Every month or so when I was a child, the lady with white hair and a sweet disposition came calling, as she referred to it. She never arrived without a phone call to set a day that would not be an imposition. Mrs. Mac, as my mother always referred to her, really was a lady in every single way. Always in a dress and high heeled pumps, Mrs. Mac nearly always wore pearls and a smile. “It is so good to see you, and your lovely little daughters. My, oh my, look how you all have grown!” A tiny wrapped candy was often drawn from her shiny, black handbag. One for each of us. It was a sweet gift that we appreciated.

Letters and cards were exchanged between the young mother and the retired lady, filled with encouragement, advice and wisdom. “You got a card from Mrs. Mac!” one of us would exclaim as we walked in the door with the daily mail. It made for a happy moment in a work-filled day for our mom.
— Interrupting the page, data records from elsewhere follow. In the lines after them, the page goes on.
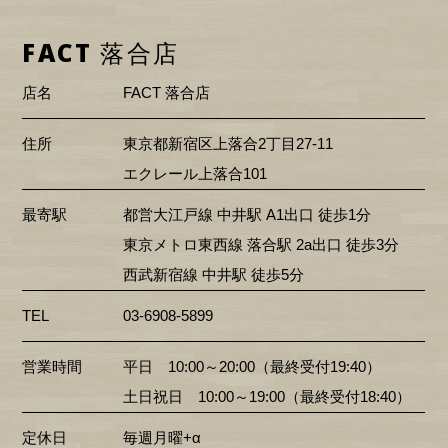
FACT 落合店
店名
FACT 落合店
住所
東京都新宿区上落合2丁目27-11
エクレール上落合101
最寄駅
都営大江戸線 中井駅 A1出口 徒歩1分
東京メトロ東西線 落合駅 2a出口 徒歩3分
西武新宿線 中井駅 徒歩5分
TEL
03-6908-5899
営業時間
平日 10:00～20:00（最終受付19:40）
土日祝日 10:00～19:00（最終受付18:40）
定休日
毎週月曜+α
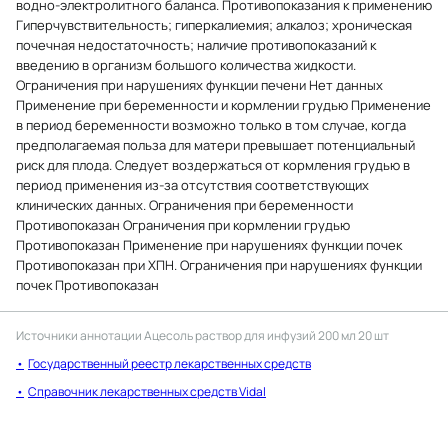
водно-электролитного баланса. Противопоказания к применению
Гиперчувствительность; гиперкалиемия; алкалоз; хроническая
почечная недостаточность; наличие противопоказаний к
введению в организм большого количества жидкости.
Ограничения при нарушениях функции печени Нет данных
Применение при беременности и кормлении грудью Применение
в период беременности возможно только в том случае, когда
предполагаемая польза для матери превышает потенциальный
риск для плода. Следует воздержаться от кормления грудью в
период применения из-за отсутствия соответствующих
клинических данных. Ограничения при беременности
Противопоказан Ограничения при кормлении грудью
Противопоказан Применение при нарушениях функции почек
Противопоказан при ХПН. Ограничения при нарушениях функции
почек Противопоказан
Источники аннотации
Ацесоль раствор для инфузий 200 мл 20 шт
Государственный реестр лекарственных средств
Справочник лекарственных средств Vidal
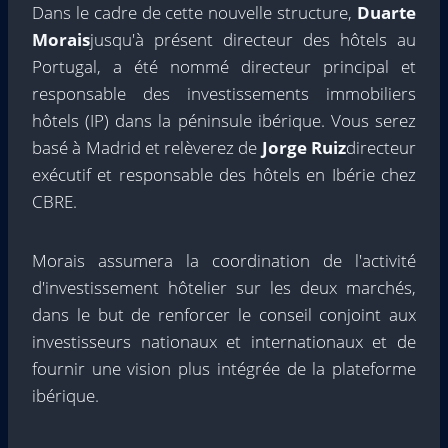
Dans le cadre de cette nouvelle structure,
Duarte
Morais
jusqu'à présent directeur des hôtels au
Portugal, a été nommé directeur principal et
responsable des investissements immobiliers
hôtels (IP) dans la péninsule ibérique. Vous serez
basé à Madrid et relèverez de
Jorge Ruiz
directeur
exécutif et responsable des hôtels en Ibérie chez
CBRE.
Morais assumera la coordination de l'activité
d'investissement hôtelier sur les deux marchés,
dans le but de renforcer le conseil conjoint aux
investisseurs nationaux et internationaux et de
fournir une vision plus intégrée de la plateforme
ibérique.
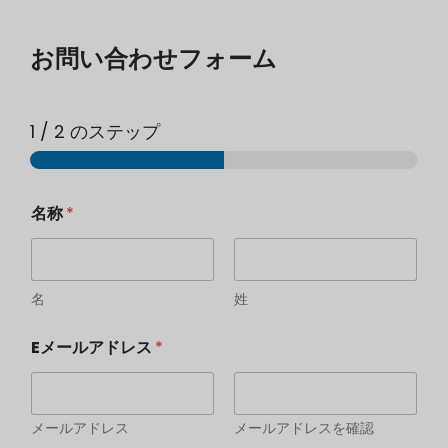
お問い合わせフォーム
1
/ 2 のステップ
名称
*
名
姓
Eメールアドレス
*
メールアドレス
メールアドレスを確認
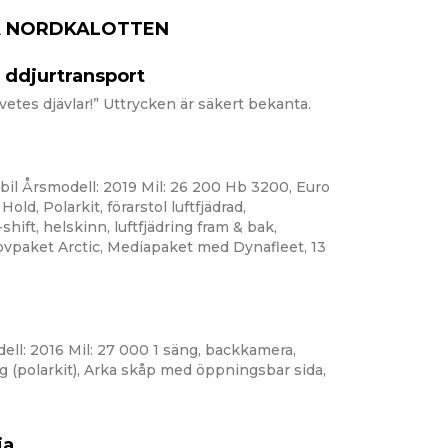
Å NORDKALOTTEN
ddjurtransport
etes djävlar!” Uttrycken är säkert bekanta.
bil Årsmodell: 2019 Mil: 26 200 Hb 3200, Euro
Hold, Polarkit, förarstol luftfjädrad,
-shift, helskinn, luftfjädring fram & bak,
sovpaket Arctic, Mediapaket med Dynafleet, 13
ll: 2016 Mil: 27 000 1 säng, backkamera,
ng (polarkit), Arka skåp med öppningsbar sida,
ia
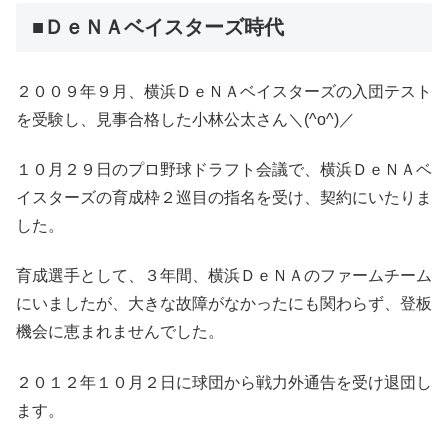
■ＤｅＮＡベイスターズ時代
２００９年９月、横浜ＤｅＮＡベイスターズの入団テスト
を受験し、見事合格した小林公太さん＼(^o^)／
１０月２９日のプロ野球ドラフト会議で、横浜ＤｅＮＡベ
イスターズの育成枠２巡目の指名を受け、契約にいたりま
した。
育成選手として、３年間、横浜ＤｅＮＡのファームチーム
にいましたが、大きな故障がなかったにも関わらず、登板
機会に恵まれませんでした。
２０１２年１０月２日に球団から戦力外通告を受け退団し
ます。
Later in my life, I would learn that Mrs. Mac had not had an easy life, though she floated through ours as a charming, divine, polished woman who had every single thing in the world figured out. Truth be told, her first husband had been horribly abusive. Two sons born to the marriage were still quite young when it ended in divorce, a rarity with a blush of shame in that day and age.

In time, unexpectedly, a wonderful gentleman courted her with the promise he would treat her and her sons as the best thing that ever happened to him. Love blossomed, and they were a happy family. Mr. Mac, as she always referred to her second husband, provided security, kindness and bounty with a giving heart. It was the first time in her life she could prepare square meals with the extras that make life grand. Life was serene and joyful. Until, suddenly, Mr. Mac became ill and died.

There was no security built into a loss like this back in the late 1930s. Mrs. Mac struggled to hold on to the home, and eventually, she and her sons had to move to a much smaller place, to take little jobs to buy food. It was other women who saved her, offering produce from gardens, eggs, a fresh chicken, little jobs for her sons with their payment often apples or berries from an orchard at the end of a day.

The genuine friendship Mrs. Mac offered my young mother was born from life experiences. “You don’t really need me, but I’m always here if you do,” was written into this gentle lady’s lifelong sweetness toward my mother, and, by extension, to four little girls. This friendship was a lovely testament to the importance of connections with people of all ages, all stations of life. Not long ago, I told my mother that I’d had a dream of Mrs. Mac. “Oh, I think of her often,” Mom said. “Her friendship was such a blessing to me, and I often hope she knew that.”

I have no doubt the feeling was mutual. It is a gift worth striving for, and as a result I have enjoyed the friendships of women of all ages throughout my life, all thanks to the soft touch of kindness brought to us by Mrs. Mac.